Wednesday, June 05, 2013

Your intuition was right...  

If, like me, you are convinced rural America is depopulating, you have some hard evidence to verify your perceptions.
It is not clear that the population decline is permanent, the USDA said. Nevertheless, much of rural America – 15 per cent of the US population spread across 72 per cent of its land area – faces population decline.
John Cromartie, a geographer with the USDA’s Resource and Rural Economics Division, said that the exodus of younger rural residents had left many rural areas with a population that is “ageing in place”.
Losing people in their 20s and 30s, the prime childbearing years, meant many rural regions were seeing their birth rates decline significantly. Those people who did move to rural areas tended to be older adults past their childbearing years.
Mr Cromartie said that although further analysis of the latest data was required, earlier studies suggested that rural America was ageing more quickly than the rest of the nation. A 2009 analysis of data for the first half of the decade showed, for example, that those aged 65 and over accounted for 15 per cent of the rural population but 12 per cent of population nationally. [More]
The analysis this is based on is here. Another note is the boom in farm income didn't solve the problem. It made farmers wealthier, but didn't save small towns, rural economies, or stem the loss.
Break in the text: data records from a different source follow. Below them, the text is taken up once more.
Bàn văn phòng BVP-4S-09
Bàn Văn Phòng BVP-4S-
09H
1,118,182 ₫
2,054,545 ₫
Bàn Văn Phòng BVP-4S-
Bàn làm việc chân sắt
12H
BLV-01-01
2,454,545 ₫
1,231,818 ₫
It may seem harsh, but outside the significant problem of providing decent schools within workable distance, depopulation of ag country solves some problems such as nuisance lawsuits, traffic congestion, land division for homes, etc., and conflicting community goals. When only farmers live in a county, there should be fewer collective headaches, it seems to me.

But as I said, where will my grandchildren go to school?

1 comment:

Bill Harshaw said...

Maybe a MOOC, downsized for homeschooling?